§ **WORK INSTRUCTIONS**
1. Copy from the calculus thread, without any change, the part that opens with the words containing "Alternatively, make the" and closes with "f(x) \, 3x^2$.".
2. In the calculus thread, at what date and time was the original question posted?
3. Give the date and time of every post in the calculus thread.

##### READING TEXT

# Calculus differentiation

• Mar 23rd 2008, 07:26 PM
Gorie
Calculus differentiation
f(x) = 3 + the integral from 8 to x cubed of f(cubed root of t) dt
• Mar 23rd 2008, 07:33 PM
mr fantastic
Quote:

Originally Posted by Gorie
f(x) = 3 + the integral from 8 to x cubed of f(cubed root of t) dt

$\frac{d}{dx} \left[ \int_{8}^{x^3} f(t^{1/3}) \, dt\right]$

Let $u = x^3$ and use the Fundamental Theorem of Calculus and the chain rule:

$= \frac{d}{du} \left[ \int_{8}^{u} f(t^{1/3}) \, dt\right] \, \times \, \frac{du}{dx}$

$= f(u^{1/3}) \, \times \, 3x^2$

$= f(x) \, \times \, 3x^2 = 3x^2 \, f(x)$.
• Mar 23rd 2008, 07:37 PM
mr fantastic
Quote:

Originally Posted by mr fantastic
$\frac{d}{dx} \left[ \int_{8}^{x^3} f(t^{1/3}) \, dt\right]$

Let $u = x^3$ and use the Fundamental Theorem of Calculus and the chain rule:

$= \frac{d}{du} \left[ \int_{8}^{u} f(t^{1/3}) \, dt\right] \, \times \, \frac{du}{dx}$

$= f(u^{1/3}) \, \times \, 3x^2$

$= f(x) \, \times \, 3x^2 = 3x^2 \, f(x)$.

$\frac{d}{dx} \left[ \int_{8}^{x^3} f(t^{1/3}) \, dt\right]$

Alternatively, make the substitution $t^{1/3} = u \Rightarrow t = u^3$. Then you have

$\frac{d}{dx} \left[ \int_{8}^{x} f(u) \, 3u^2 \, du\right]$

Now apply the Fundamental Theorem of Calculus:

$= f(x) \, 3x^2$.

##########
##### GIVEN ENTRIES

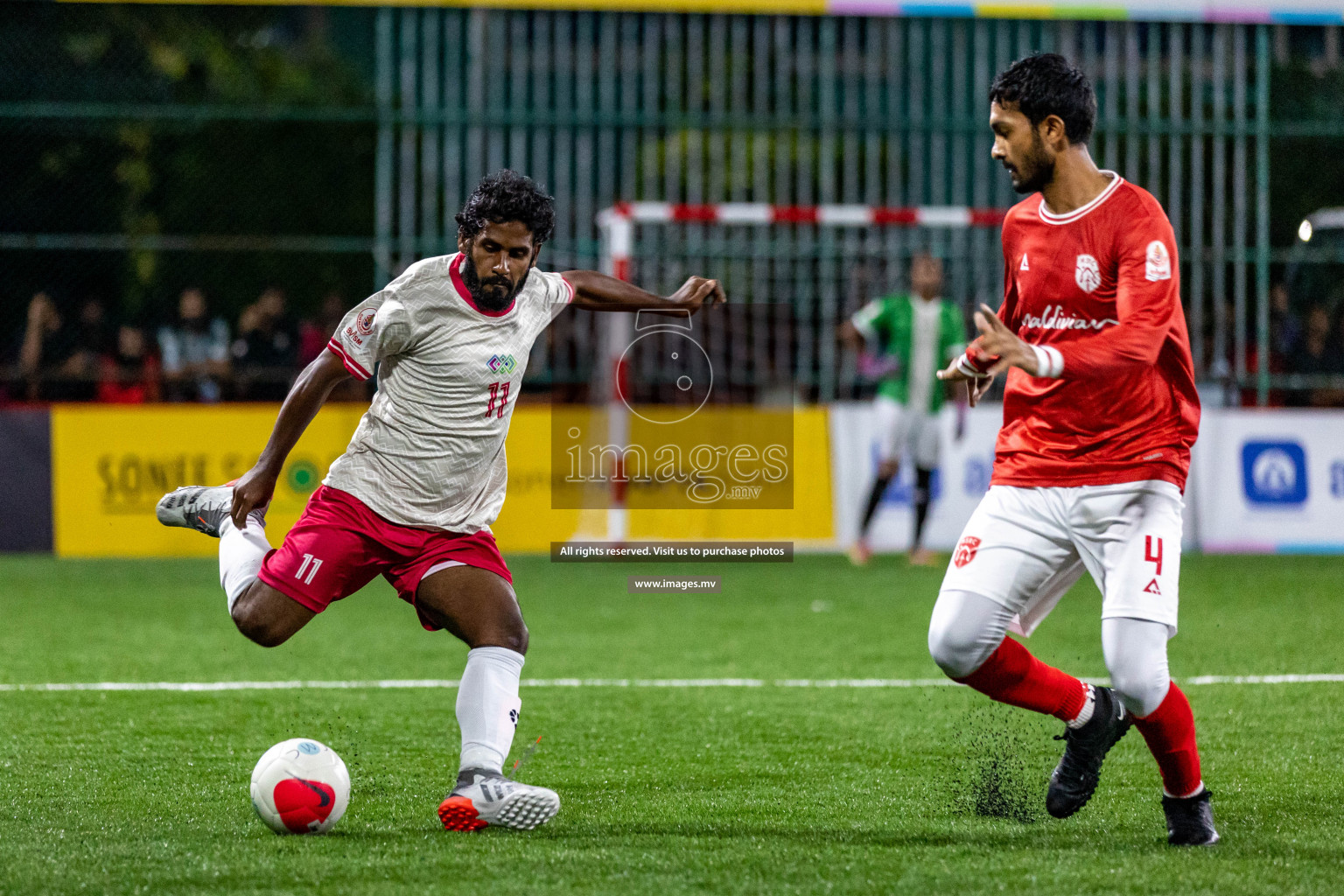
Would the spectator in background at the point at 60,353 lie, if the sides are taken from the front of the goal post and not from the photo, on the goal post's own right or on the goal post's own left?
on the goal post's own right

##########
##### GIVEN ENTRIES

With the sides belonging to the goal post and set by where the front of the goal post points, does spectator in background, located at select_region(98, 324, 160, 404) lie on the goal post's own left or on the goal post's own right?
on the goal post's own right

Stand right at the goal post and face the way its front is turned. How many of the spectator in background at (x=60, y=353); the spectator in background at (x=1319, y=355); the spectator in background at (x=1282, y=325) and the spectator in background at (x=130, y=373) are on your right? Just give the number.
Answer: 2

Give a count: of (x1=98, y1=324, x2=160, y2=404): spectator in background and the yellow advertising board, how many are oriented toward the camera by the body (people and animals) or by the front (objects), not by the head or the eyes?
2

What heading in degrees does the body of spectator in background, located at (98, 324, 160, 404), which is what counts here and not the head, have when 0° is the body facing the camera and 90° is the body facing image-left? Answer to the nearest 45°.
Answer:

##########
##### GIVEN ENTRIES

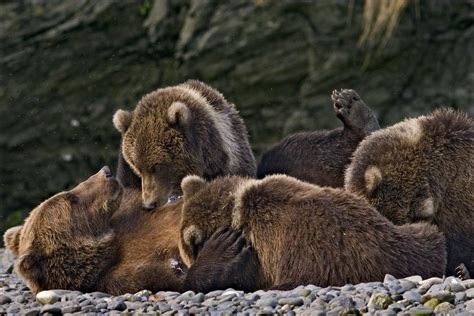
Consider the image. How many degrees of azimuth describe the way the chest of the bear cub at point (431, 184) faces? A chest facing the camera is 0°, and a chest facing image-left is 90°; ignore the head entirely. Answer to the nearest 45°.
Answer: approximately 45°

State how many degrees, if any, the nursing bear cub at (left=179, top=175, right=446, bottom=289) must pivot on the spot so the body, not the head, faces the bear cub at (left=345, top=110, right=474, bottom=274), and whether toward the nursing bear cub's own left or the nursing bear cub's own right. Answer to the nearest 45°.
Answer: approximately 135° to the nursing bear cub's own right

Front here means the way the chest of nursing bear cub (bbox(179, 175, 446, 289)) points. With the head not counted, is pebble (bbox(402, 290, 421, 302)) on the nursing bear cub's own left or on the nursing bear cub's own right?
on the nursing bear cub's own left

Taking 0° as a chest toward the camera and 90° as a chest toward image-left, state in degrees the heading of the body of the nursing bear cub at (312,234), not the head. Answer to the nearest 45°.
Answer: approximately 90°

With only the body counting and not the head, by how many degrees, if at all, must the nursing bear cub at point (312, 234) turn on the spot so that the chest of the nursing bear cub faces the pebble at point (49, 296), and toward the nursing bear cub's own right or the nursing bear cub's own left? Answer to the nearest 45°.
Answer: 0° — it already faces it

##########

§ **ANSWERS IN ORDER**
1.
Alternatively, make the substitution $t^{1/3} = u \Rightarrow t = u^3$. Then you have

$\frac{d}{dx} \left[ \int_{8}^{x} f(u) \, 3u^2 \, du\right]$

Now apply the Fundamental Theorem of Calculus:

$= f(x) \, 3x^2$.

2. Mar 23rd 2008, 07:26 PM

3.
- Mar 23rd 2008, 07:26 PM
- Mar 23rd 2008, 07:33 PM
- Mar 23rd 2008, 07:37 PM